I continued to expound fluently, though I had not previously considered these matters. I have noticed this tendency in myself, when exhausted at the end of a term; and have sometimes been surprised at the coherence of the product.

‘You see, Pippa dear, your existence is dependent on two factors: the mind of the author and the collective mind of the readers. Reading — though it is not generally understood — is a cooperative act. Hence the general mass of readers must understand and sympathize with the intention of the author. When such conditions are not present, a character of fiction cannot fully come to life. Present conditions in the reading world are, it seems, unfavorable; and a poisonous atmosphere produces these unfortunate results. Have you observed it in other cases?’

‘I was going to tell you,’ said Pippa. ’ I went on singing — if you call it singing — as I trudged up the hill, past the shrub house, in the customary way. And as I passed I heard Sebald and Ottima talking.’

‘Yes,’ I said expectantly, as she paused.

Pippa’s forehead was knitted like that of a puzzled child. ‘I could n’t expect such a song as I have repeated for you,’ said she, ‘to produce the usual effect, could I? Still, I was surprised when Ottima said to Sebald, just as he was faintly beginning to show his natural reaction, “Cheer up, old thing! We have the right to be happy and live our own lives, have n’t we? For pity’s sake, don’t be Victorian!” ’

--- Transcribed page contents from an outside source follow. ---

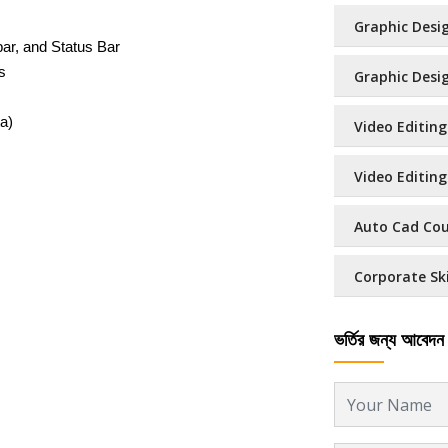
Graphic Desig
bar, and Status Bar
s
Graphic Design
a)
Video Editing
Video Editing 
Auto Cad Cour
Corporate Ski
ভর্তির জন্য আবেদন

‘What happened then?’ I asked.

‘I did n’t stay to see,’ answered Pippa piteously. ‘I came straight to you. And now your explanation makes it clear what is affecting us all.’

I subdued my pardonable curiosity as to the symptoms of Jules and Phene, Luigi and Monsignor. ‘With whom were you attempting to coöperate?’ I inquired.

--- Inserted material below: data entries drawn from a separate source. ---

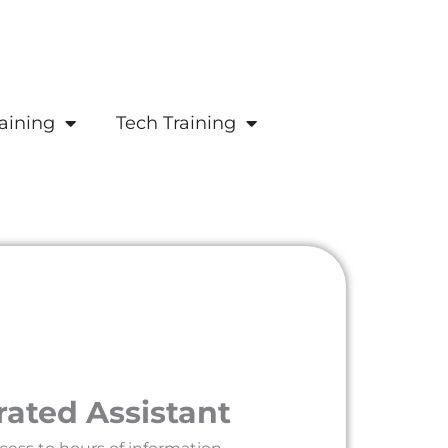
aining
Tech Training
rated Assistant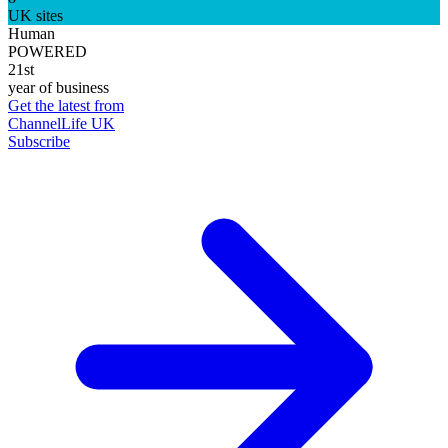
UK sites
Human
POWERED
21st
year of business
Get the latest from
ChannelLife UK
Subscribe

‘It was — a young person,’ said Pippa, pressing her eyelids with her fingertips. ‘Oh, what will be the end of this?’

‘Be strong, my dear,’ said I. ‘I will pay you the compliment of frankness. You will have to recognize that most readers of to-day consider you, in your proper state of mind, too saccharine — or too roseate. Both terms are used. Now and then you must expect these seizures, as the inevitable consequence of an altered atmosphere. But as long as there remain a few gray-haired old friends like myself, you will retain a thread of your genuine life, and can occasionally — though not with any degree of certainty — feel yourself again.’

Pippa looked at me appraisingly. She seemed to calculate my age. ‘And when —?’ she faltered.

‘Yes, Pippa, when we pass, you will pass, too. But some of us are still robust. You may linger for years. As Herrick said to the blossoms, —

‘Your date is not so past
But you may stay yet here awhile
To blush and gently smile,
And go at last.’

I heard a little, shuddering sigh. Then I was alone. The door of the bookcase was slightly swinging. I meditated the rest of the evening on the probable future of Little Nell, Dora Copperfield, Patient Griselda, and the Lily Maid of Astolat; and projected an essay ‘On the Precarious Immortality of the Characters of Fiction.’